E a discussão parou por ai. Certamente que os alunos brasileiros não haviam se convencido da tese. O judiciário brasileiro é instituto garantidor de inúmeros direitos fundamentais no Brasil e isso não se pode negar.

Fomos almoçar em um grupo de 12 alunos e, de todos, apenas eu concordava com a teoria de Canotilo. Claro que virei chacota pelo resto da tarde. Afinal de contas, sou apenas um graduando e pós-graduando, enquanto os demais colegas eram mestrandos.
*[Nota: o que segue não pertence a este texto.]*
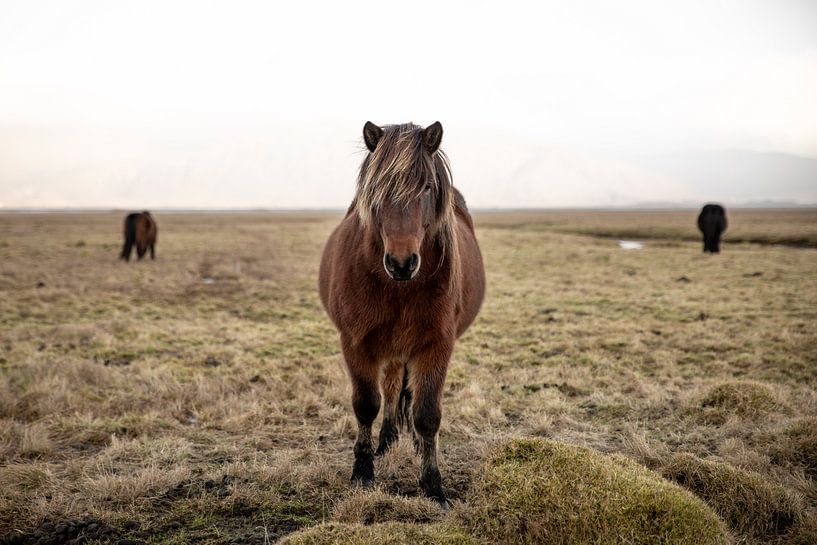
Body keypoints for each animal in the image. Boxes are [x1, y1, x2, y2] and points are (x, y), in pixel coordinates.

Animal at [318, 121, 484, 508]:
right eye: (377, 188)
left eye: (427, 186)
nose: (401, 262)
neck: (397, 288)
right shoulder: (357, 343)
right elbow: (366, 405)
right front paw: (363, 472)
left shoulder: (436, 346)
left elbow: (427, 415)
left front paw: (433, 486)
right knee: (392, 389)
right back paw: (386, 440)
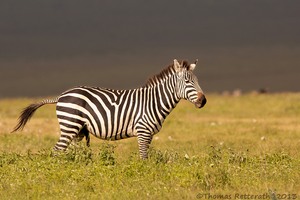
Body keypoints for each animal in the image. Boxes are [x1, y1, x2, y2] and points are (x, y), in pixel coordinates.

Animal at [13, 58, 206, 159]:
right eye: (188, 81)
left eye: (197, 81)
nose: (203, 101)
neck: (154, 101)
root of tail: (61, 96)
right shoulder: (143, 131)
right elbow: (144, 158)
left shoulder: (149, 134)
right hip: (70, 126)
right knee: (56, 151)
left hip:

Com esse pensamento protecionista caminha nossa humanidade brasileira. O Estado é responsável por todas as nossa necessidades, não importando de qual Poder venha a solução. Esse conceito é tolerável pelas pessoas singulares, pela mídia, mas deve ser combatido quando aceito por técnicos do direito. Direito Constitucional na academia não deve ser tema de “butiquim”. Há que se versar pela técnica, pelos princípios jurídicos. Pelo equilíbrio dos poderes. O Estado recebe o poder e a obrigação que o povo lhe concede(Rousseau) e o divide em 3 Poderes: Legislativo, Executivo e Judiciário(Montesquieu). Cada um deve responder pela parte que lhe cabe nesta divisão. No caso em questão, a interferência do Judiciário nos atos do Executivo apenas confere conforto momentâneo e determinado a fatos específicos. A atuação correta do Judiciário seria exigir que o Executivo, dentro dos parâmetros legais estipulados pelo Legislativo, cumprisse seu papel de forma geral, para todos, dentro das possibilidades administrativas e, caso assim não fosse, responsabilizar os administradores, sempre respeitando os limites do  “sistema de freios e contrapesos”(Montesquieu) que autoriza o controle entre os Poderes com certos limites dados pela Constituição.

Nossa Carta Magna completou 21 anos no dia 5 de outubro. Passou por quase 60 alterações nesses anos. Não se pode exigir faticamente que todos conheçam seus instrumentos, mas espera-se do verdadeiro profissional do Direito um conhecimento maior que o básico do texto lá expresso. A discussão quanto a temas constitucionais deve ter teor técnico quando tratado por pessoas da ciência jurídica. A interferência desmedida do Judiciário nos atos do Poder Executivo causa, constantemente, desordem no orçamento, garantindo detrimento a outras áreas de responsabilidade da administração, assim como desrespeita preceitos constitucionais.

Princípios como a dignidade da pessoa humana devem ser vistos por um prisma coletivo e não individualista(é o que se consegue nesses atos). Um enfoque mais centrado nos problemas sociais, com teor abstrato e geral por parte do Judiciário, teria fundamento constitucional mais intenso e eficaz. “Tampar o sol com a peneira” é o máximo que se consegue com intervenções judiciais direcionadas a indivíduos determinados, desrespeitando os atos da Administração Pública.

Constitucionalmente, temos muito a aprender com os portugueses.